Ukraine’s The First Lady
Olena Zelenska Takes on the Trauma of War
The First Lady of Ukraine
With reporting by Mariah Espada and Simmone Shah / New York
THE TRAUMA OF THE WAR
The Russian attack began before dawn the next day, and it split the First Family much like millions of other Ukrainians. Zelensky stayed in his compound in central Kyiv to lead the country, while his wife went into hiding with their two children. Her projects to improve the nation’s education and health care had to be halted, as was her career as a screenwriter. Surrounded by soldiers, she was seldom sure where she would sleep on any given night.
But 10 weeks into the invasion, Zelenska emerged from hiding, and she has since found her voice as a wartime leader of a different kind. While her husband has focused on securing weapons and other support from the West, the First Lady has devoted herself to helping the country cope with its traumas, both collective and personal. In May, she launched a government initiative to make psychological support available to every Ukrainian. It has now begun training trauma counselors, setting up mental-health hotlines and tapping foreign experts for clinical support.
In early May, she read a few pages from the diary of an 8-year-old boy who had survived the Russian siege of Mariupol, a port city on the Black Sea that has been reduced to rubble by Russian bombardment. “My two dogs died,” the boy wrote in one entry. “So did my grandma Galya, and my beloved city.”

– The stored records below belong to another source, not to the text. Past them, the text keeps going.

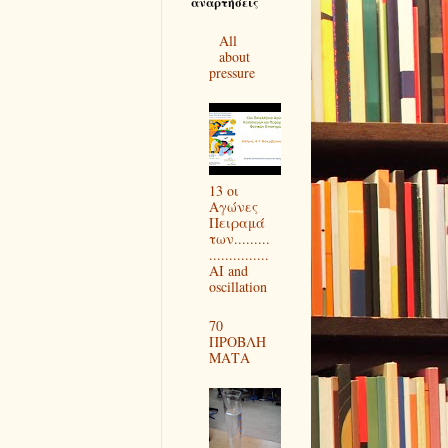
αναρτήσεις
All
about
pressure
13 οι
Αγώνες
Πειραμά
των.........
...............
AI and
oscillation
70
ΠΡΟΒΛΗ
ΜΑΤΑ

The boy’s story brought home the depth of the trauma that Ukraine’s children are facing. “Imagine how this could affect the psyche of a normal child, who was not raised for war, not taught to hate,” the First Lady says. “And there are thousands of these children.” It will be a generational challenge to help them heal after this war, and Zelenska has tried to make that challenge her own.
START OF A NEW ROLE
On May 8, Mother’s Day, Zelenska emerged from hiding to meet Jill Biden, the American First Lady, at a school in western Ukraine that had been turned into a shelter for displaced families. The appearance marked the start of a new role for Zelenska. She has since become a vocal and visible advocate for Ukraine’s defense on the international stage. Much of her work has focused on empowering organizations that specialize in the treatment of trauma and connecting them with state institutions, like the Ministry of Health, that can facilitate care for people who need it.
After more than two months in hiding, she is making up for lost time. Her days are packed with speeches, meetings, panel discussions, and interviews. Her peers from around the world have offered to help. The First Lady of Israel, Michal Herzog, has helped Zelenska create training programs for Ukrainian trauma counselors. The First Lady of Poland, Agata Kornhauser-Duda, has worked closely with Zelenska to aid Ukrainian refugees. “This club of ours has been a big help,” Zelenska says. “We understand each other.”
She and her husband still live apart, and Zelenska understands that her family has little hope of returning to normal while the war rages. When they reunited briefly in May, the children clung to Zelensky, savoring the chance to hug him for the first time in months. “It was touching,” the First Lady says. “But I can’t tell you more than that.” She only admits that they still see him most often on television and they have not been able to return to their family routines of watching movies and sharing meals.
In some ways the separation feels appropriate. Millions of families have been divided in Ukraine. Like them, the Zelenskys will need emotional support as the fight grinds on and the casualties mount. “Every day you read about them, you hear about them, you absorb it, and it has an effect,” says the First Lady. “Each of us, including myself, have felt that our psychological state is not what it should be.” After four months of war, she adds, “none of us are OK.”